**About this task**
Every line holding "para" should be copied from the records below.

**Source material**

———

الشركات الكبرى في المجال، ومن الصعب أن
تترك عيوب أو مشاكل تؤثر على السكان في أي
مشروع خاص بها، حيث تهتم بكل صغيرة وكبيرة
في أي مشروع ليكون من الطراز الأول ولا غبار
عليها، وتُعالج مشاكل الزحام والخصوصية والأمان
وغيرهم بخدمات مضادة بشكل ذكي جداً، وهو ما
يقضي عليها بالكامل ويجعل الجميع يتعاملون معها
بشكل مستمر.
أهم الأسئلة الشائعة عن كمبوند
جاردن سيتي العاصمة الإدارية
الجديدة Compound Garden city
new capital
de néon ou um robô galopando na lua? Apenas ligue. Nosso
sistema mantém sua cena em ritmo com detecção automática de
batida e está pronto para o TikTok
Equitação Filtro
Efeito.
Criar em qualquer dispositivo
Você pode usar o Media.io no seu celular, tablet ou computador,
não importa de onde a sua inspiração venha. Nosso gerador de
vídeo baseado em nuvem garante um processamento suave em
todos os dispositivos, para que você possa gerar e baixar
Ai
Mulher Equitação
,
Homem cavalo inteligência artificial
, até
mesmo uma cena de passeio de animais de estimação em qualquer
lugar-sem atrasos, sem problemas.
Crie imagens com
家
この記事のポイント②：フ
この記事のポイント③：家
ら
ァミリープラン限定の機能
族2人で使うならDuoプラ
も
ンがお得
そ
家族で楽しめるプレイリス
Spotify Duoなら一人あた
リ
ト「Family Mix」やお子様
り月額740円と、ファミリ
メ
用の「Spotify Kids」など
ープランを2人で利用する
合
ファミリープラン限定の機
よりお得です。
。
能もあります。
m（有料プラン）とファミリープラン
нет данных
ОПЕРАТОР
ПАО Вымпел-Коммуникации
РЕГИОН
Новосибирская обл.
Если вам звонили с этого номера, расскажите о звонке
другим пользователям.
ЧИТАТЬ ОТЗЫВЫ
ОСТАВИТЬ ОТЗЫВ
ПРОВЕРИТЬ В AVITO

———

**Response area**
batida e está pronto para o TikTok
todos os dispositivos, para que você possa gerar e baixar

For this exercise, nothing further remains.